Lalu, berapa kontribusi emisi karbon dari sektor militer? Nilainya 5,5% dari total emisi global per tahun. Jumlah ini lebih banyak dari gabungan industri penerbangan dan pengiriman. Artinya, tanpa ada perang/konflik/genosida saja industri militer sudah menjadi kontributor signifikan emisi karbon. Namun, nilainya hampir tidak pernah diperhitungkan. Jika industri militer adalah sebuah negara, maka nilai emisi karbonnya menduduki peringkat 4 terbesar setelah Amerika Serikat, China, dan India, bahkan lebih besar daripada Rusia.
(Global Carbon Budget, 2021 & Scientists for Global Responsibility). Data emisi perang dan militerisme agak sulit didapatkan karena kerahasiaan. Karena itulah, menurut Benjamin Neimark, selalu ada celah dalam pelaporan ke UNFCCC yang ditetapkan pada masa pemerintahan George HW Bush dan kemudian ditegaskan kembali di Paris pada tahun 2015, seehingga penghitungan karbon oleh militer tetap bersifat sukarela, dan banyak yang tidak melaporkan emisinya sama sekali. Faktanya, penelitian yang dilakukan oleh Military Emission Gap menunjukkan bahwa saat ini hanya 4 negara yang menyediakan beberapa laporan emisi, meskipun tidak lengkap ke UNFCCC.
Kerusakan lingkungan yang diakibatkan oleh genosida yang dilakukan Israel di Gaza sangatlah luas. “Perang mempunyai dampak langsung terhadap perubahan iklim dengan meningkatkan emisi karbon dan menghancurkan infrastruktur. Jalur Gaza adalah contoh nyata dalam menghadapi krisis yang kompleks dari sudut pandang kemanusiaan, lingkungan hidup, kesehatan dan iklim akibat perang berulang yang dialaminya dalam beberapa tahun terakhir,” kata Omar Shoshan, Presiden Persatuan Lingkungan Hidup Yordania. But wait. It’s not a war.
It’s genocide. Itulah kenapa pada akhirnya dunia berpihak pada Palestina (IG @gregetkallabuana).

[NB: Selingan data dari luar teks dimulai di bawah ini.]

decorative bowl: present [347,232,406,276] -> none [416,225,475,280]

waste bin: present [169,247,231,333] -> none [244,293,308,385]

Dua bulan pertama genosida yang dilakukan Israel di Gaza ternyata ikut memperparah krisis iklim dengan menyumbang: 281,315 ton emisi karbon. Sejak serangan darat militer tanggal 27 Oktober, 22% lahan pertanian di Gaza Utara dihancurkan oleh Israel. Israel menghancurkan 70% armada penangkapan ikan di Gaza. Ternak kelaparan, tidak mampu menyediakan makanan atau menjadi sumber makanan.

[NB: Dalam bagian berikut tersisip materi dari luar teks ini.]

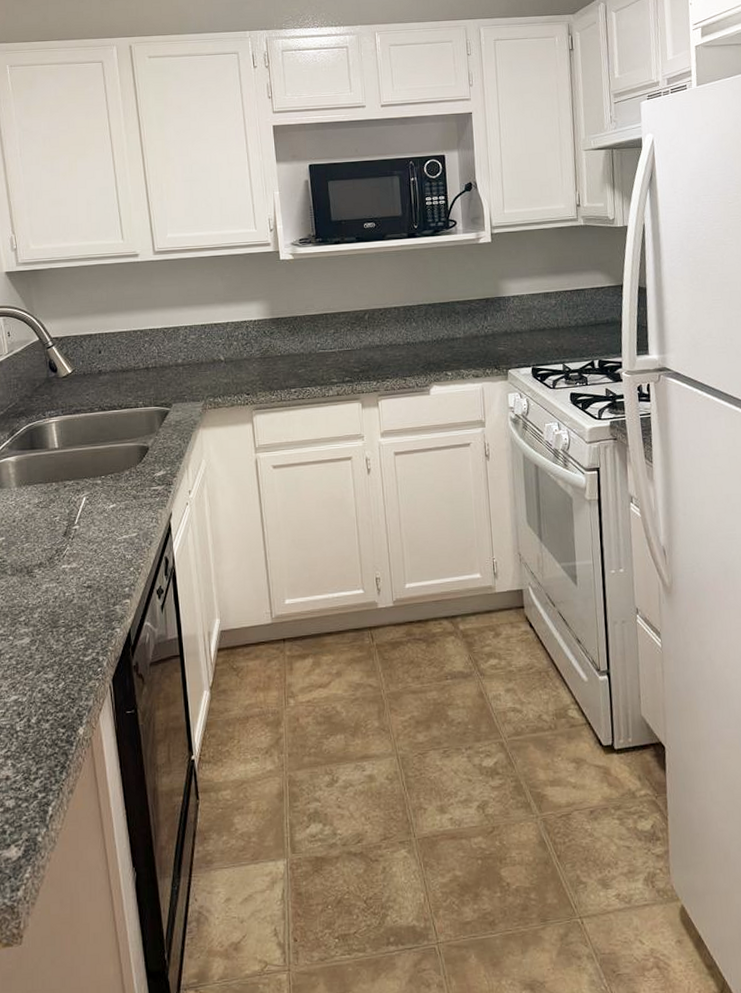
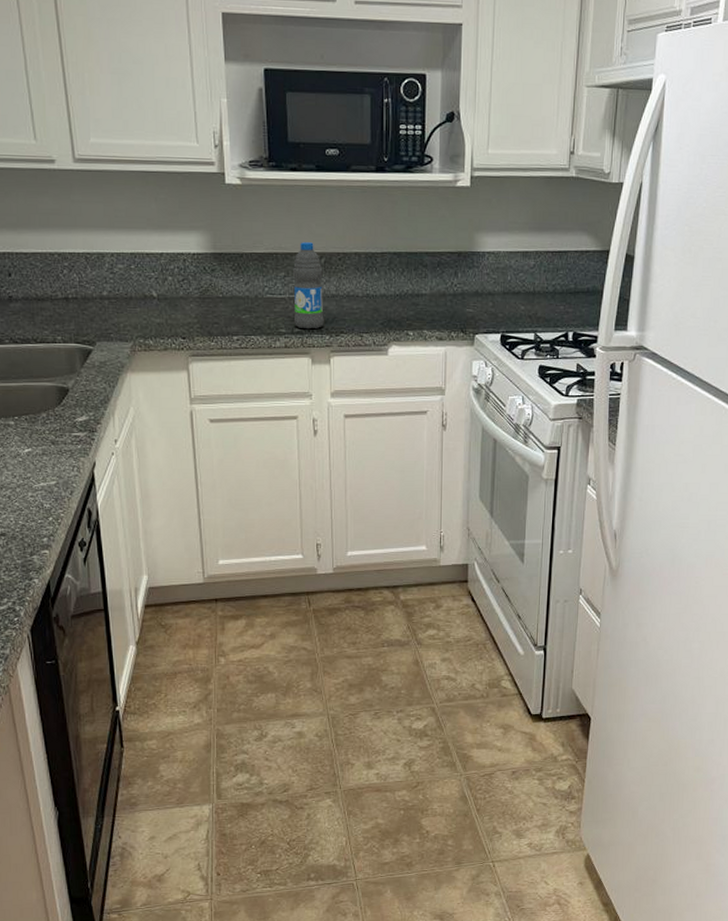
water bottle: none [340,302,371,378] -> present [292,242,324,330]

“Saya memiliki 120 pohon zaitun, yang biasanya menghasilkan 12 ton buah zaitun. Namun tahun ini, hanya menghasilkan satu ton! Suhu ekstrim dan distribusi curah hujan yang tidak merata berdampak serius pada fase pembungaan dan jumlah pohon. Kami tidak pernah menyaksikan penurunan jumlah pohon selama sepuluh tahun terakhir,” Labu Ibrahim, seorang petani di Gaza, mengatakan kepada Komite Internasional Palang Merah pada tahun
2021 (climate-refugees.org).
Di Gaza, pola penghancuran yang konsisten disertai dengan pelepasan bahan kimia berbahaya secara terus-menerus ke lahan pertanian serta penguasaan bank benih di Palestina, yang mengatur kesehatan, pangan, dan pergerakan rakyat Palestina. Selain itu, sumber-sumber air di Gaza terus-menerus terkontaminasi dan terhambat, menjadikan air menjadi langka dan berbahaya, sehingga melanggengkan ketergantungan dan merampas sumber daya penting masyarakat. Pendudukan tersebut mengalihkan air laut ke pipa-pipa air yang terhubung ke wilayah perkotaan, mengeringkan masyarakat dari air tawar, mewajibkan mereka menggunakan air asin, sekaligus mengganggu ekosistem laut dan habitat pesisir untuk mendapatkan kendali jangka pendek. Oleh karena itu, lebih dari 90 persen air di Jalur Gaza tidak cukup untuk keperluan minum atau pertanian, sehingga menempatkan warga pada risiko tinggi terkena penyakit.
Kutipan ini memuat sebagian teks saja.